The association represents more than 200 cattle feedyards in Texas, Oklahoma and New Mexico, and 4,500 feeder members in several states producing almost 30 percent of the nation’s fed beef supply.
“Trained initially as an agricultural economist, Ross is keenly aware that if agriculture struggles, Texas will struggle,” Hussey said. “Therefore, he has done everything in his power to create an environment where agriculture can flourish. He has been involved at the state and federal level in nearly every issue important to agriculture: environment, estate taxes, trade policy, renewable fuels and just about everything in between.”
In addition, Wilson has successfully garnered support and funding for research programs in agriculture, and has served on several search committees for Texas AgriLife Research and Texas AgriLife Extension Service leadership, Hussey said.

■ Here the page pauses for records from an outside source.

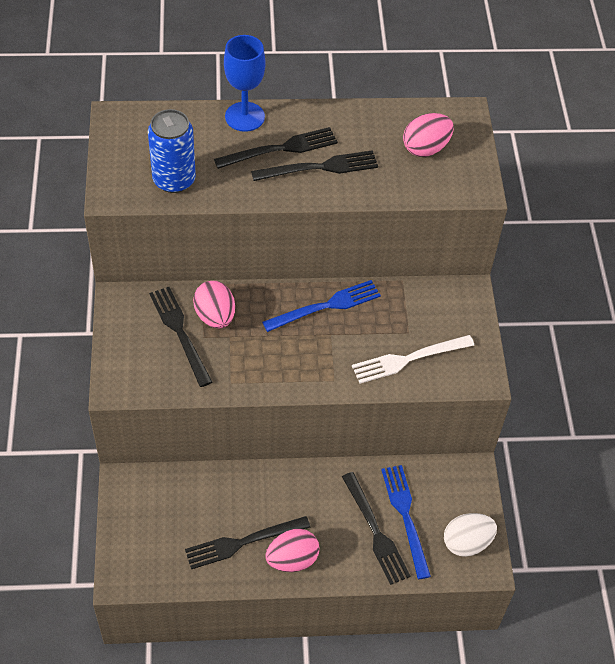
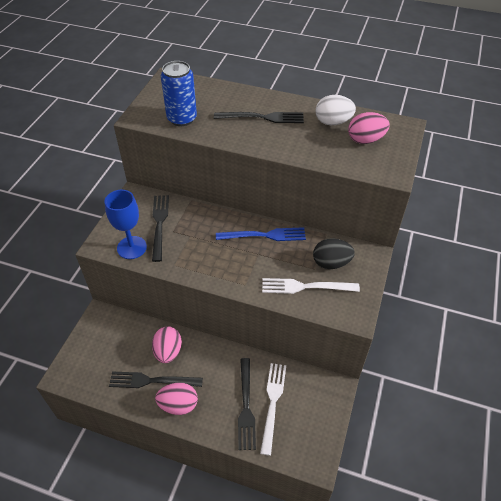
camera: 25 degrees right, 5 degrees down
pink egg [193,281,235,328] -> pink egg moved to [152,326,182,363]
blue goblet [224,35,266,132] -> blue goblet moved to [105,190,147,259]
black fork [251,150,378,181] -> none
blue fork [381,465,431,579] -> white fork [260,363,286,456]
white egg [444,513,497,557] -> white egg moved to [315,95,356,125]
none -> black egg [313,238,355,269]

“Mr. Ross Wilson’s influence has benefited producers and consumers alike in the fed cattle industry and beyond, to make Texas a better place in which to live and conduct business,” he said. “So for his skill and tenacity in fighting for Texas agriculture, we are pleased to present him the Distinguished Texan in Agriculture Award.”
In accepting the award, Wilson said it was “undeserved but deeply appreciated. Anything I have accomplished in my career has been because of partnerships with other groups, whether it be the leadership and staff at Texas Cattle Feeders Association, the leadership and scientists within the Texas A&M System, West Texas A&M University and other universities, our elected leaders and many others.
“I have been fortunate to work with a lot of talented and dedicated people in the Texas A&M System, which has provided the scientific and educational basis for the cattle feeding industry to flourish in the Southern Great Plains,” Wilson said. “I look forward to many more years of productive partnerships. I am truly humbled and honored to receive this award.”
Wilson joins 21 other individuals who have been named “Distinguished Texans,” including retired state Rep. David Swinford, humanitarian and Nobel laureate Norman Borlaug, ranchers Mary Nan West and Tobin and John Armstrong, former Gov. Dolph Briscoe, poultry magnate Bo Pilgrim, longtime Texas Farm Bureau leader S.M. True, and Ed and Howard Kruse of Blue Bell Creameries.
Wilson has chaired and served on several national cattle industry projects, is a member of the National Cattlemen's Beef Association executive committee, has served as chair of the Texas Agricultural Council, the agricultural advisory committee to the Texas Natural Resources Conservation Commission and as a member of the Natural Resources Committee to the American Bar Association.
He is also a member of the advisory council for the Consortium for Research, Extension and Education Team in the Panhandle and serves on the board of International Stockmen’s Education Foundation.
In 2006, Wilson received the Gerald W. Thomas Outstanding Agriculturist Award from Texas Tech University. He was also recognized by Texas Tech in 2001 with the Distinguished Alumni of the College of Agricultural Sciences and Natural Resources, and in 2008 by West Texas A&M University with the WTAMU First Choice Award for Support.